[Stated task 1] Tally how many lines of the records below contain the string "oppositeDirection", with case counting. Give only the number.

[Excerpted passage]
Hands On: Retrofitting a Home with KNX

Paul FoulkesBy Paul Foulkes, EchoHouse Energy.

Just before Christmas in 2015, the family and I moved house. The building we purchased required a lot of work – we knew this from the beginning, but it had a great ‘footprint’ and would become a wonderful home. The need for this work gave me an ideal opportunity to rewire the house. Of course I wanted to retrofit KNX. It wasn’t a deep retrofit, (i.e. complete strip out and gut), and we would be living in the house during the work. Would KNX work in this situation?

Our new home, ready for the retrofit.

Our new home, ready for the retrofit.

We had engaged an architect to ensure that the building work went smoothly and I would be acting as the project manager. Although I wouldn’t be doing the rewire, I would guide the contractor and carry out the design, second fix and commissioning. I would also be carrying out the design, full install and commissioning of a mechanical ventilation heat recovery (MVHR) system to improve air quality and heating efficiency.

The job kicked off in spring, and the electrician – a young forward-thinking guy – was very much up for the challenge. He had installed ‘smart’ systems before and was expecting a CAT5-based installation with a lot of cable runs. After I explained the simple nodal system that is KNX, he was intrigued. It seemed so simple.

Various stages of progress with the distribution board.

Various stages of progress with the distribution board.

Flexibility in locating switches

I had sketched out some ideas – switch locations, movement detectors, how to interact with the under floor heating (UFH) and the remaining radiators, but, crucially, I kept the specification quite open. With KNX there is no requirement to plan exact locations for two- or three-way switches to allow for strappers and returns, or differentiate ceiling cabling for a PIR or a smoke detector.

The original light cabling in the bathroom.

The original light cabling in the bathroom.

This ultimate flexibility of install planning was highlighted when three-quarters through the job I decided to add a complex switching position in the hallway. I simply dropped a KNX cable from the nearest location, which happened to be a PIR in the ceiling, and after a bit of a fiddle around a steel it was in. Cue an impressed electrician’s apprentice!

Mains voltage device monitoring

The 240V socket ring mains have remained the same, with certain additions for office, bedroom and kitchen. Certain devices in the kitchen, such as the dishwasher and fridge, which would normally be on the ring, I asked to be run on spurs so that I can implement energy monitoring and current draw. This is particularly useful on a fridge to identify if the door is open or the motor is failing.

Stored data
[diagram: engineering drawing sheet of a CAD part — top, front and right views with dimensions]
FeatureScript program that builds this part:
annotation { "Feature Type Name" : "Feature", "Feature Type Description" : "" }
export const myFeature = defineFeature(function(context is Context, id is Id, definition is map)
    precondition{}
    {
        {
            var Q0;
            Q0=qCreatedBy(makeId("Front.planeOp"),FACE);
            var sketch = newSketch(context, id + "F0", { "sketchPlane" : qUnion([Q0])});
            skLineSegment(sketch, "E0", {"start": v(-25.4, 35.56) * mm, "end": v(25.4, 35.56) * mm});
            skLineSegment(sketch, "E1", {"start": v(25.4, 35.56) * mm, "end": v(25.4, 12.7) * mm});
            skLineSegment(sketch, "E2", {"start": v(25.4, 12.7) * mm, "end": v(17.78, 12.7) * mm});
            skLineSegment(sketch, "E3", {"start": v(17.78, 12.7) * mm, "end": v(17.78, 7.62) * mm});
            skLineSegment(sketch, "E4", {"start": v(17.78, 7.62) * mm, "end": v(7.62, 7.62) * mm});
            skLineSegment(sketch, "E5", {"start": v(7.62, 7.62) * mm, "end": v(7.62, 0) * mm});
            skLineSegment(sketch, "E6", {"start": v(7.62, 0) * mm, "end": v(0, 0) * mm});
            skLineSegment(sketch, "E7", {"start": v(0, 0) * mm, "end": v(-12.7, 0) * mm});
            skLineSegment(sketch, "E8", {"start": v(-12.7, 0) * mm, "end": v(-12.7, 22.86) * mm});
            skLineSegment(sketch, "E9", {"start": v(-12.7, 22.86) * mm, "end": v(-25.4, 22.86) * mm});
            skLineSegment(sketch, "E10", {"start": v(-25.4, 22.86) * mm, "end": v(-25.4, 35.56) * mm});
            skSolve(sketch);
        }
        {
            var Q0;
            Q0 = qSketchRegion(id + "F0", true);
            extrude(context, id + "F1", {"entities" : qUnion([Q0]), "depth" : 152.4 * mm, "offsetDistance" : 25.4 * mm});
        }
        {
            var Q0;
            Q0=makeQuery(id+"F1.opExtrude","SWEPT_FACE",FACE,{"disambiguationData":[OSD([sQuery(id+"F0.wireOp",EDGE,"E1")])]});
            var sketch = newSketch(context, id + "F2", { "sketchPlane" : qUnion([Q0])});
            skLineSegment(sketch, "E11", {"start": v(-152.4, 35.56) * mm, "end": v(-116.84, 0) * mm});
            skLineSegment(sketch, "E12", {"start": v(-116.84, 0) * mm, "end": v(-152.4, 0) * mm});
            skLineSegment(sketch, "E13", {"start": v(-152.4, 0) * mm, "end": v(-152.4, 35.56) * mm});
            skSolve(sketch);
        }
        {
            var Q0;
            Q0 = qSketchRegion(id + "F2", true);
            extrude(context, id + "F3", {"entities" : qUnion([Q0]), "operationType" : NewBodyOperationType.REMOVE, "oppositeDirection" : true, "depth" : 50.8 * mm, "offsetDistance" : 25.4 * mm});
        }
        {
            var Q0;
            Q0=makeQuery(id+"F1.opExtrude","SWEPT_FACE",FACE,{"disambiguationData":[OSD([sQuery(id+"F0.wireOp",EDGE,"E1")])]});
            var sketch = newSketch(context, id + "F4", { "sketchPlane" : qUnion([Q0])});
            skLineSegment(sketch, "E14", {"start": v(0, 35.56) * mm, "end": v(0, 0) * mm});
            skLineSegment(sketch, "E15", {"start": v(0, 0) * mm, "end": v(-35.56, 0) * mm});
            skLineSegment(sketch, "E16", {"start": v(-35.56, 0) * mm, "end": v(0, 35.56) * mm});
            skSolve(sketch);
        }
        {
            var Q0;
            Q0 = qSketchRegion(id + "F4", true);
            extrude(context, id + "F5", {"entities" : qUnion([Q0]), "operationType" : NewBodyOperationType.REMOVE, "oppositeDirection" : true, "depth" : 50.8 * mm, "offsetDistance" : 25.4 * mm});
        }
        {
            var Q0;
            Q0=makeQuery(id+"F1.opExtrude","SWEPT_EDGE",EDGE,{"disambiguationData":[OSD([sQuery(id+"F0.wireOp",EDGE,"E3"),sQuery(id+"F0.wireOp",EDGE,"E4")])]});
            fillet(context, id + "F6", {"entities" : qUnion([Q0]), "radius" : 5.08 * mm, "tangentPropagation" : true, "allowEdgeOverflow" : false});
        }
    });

[Stated task 2] Copy out the stretch of the KNX retrofit article above from "We had engaged" through "and heating efficiency.", putting "surveyor" in place of "architect".

[Problem solution 1] 2

[Problem solution 2]
We had engaged an surveyor to ensure that the building work went smoothly and I would be acting as the project manager. Although I wouldn’t be doing the rewire, I would guide the contractor and carry out the design, second fix and commissioning. I would also be carrying out the design, full install and commissioning of a mechanical ventilation heat recovery (MVHR) system to improve air quality and heating efficiency.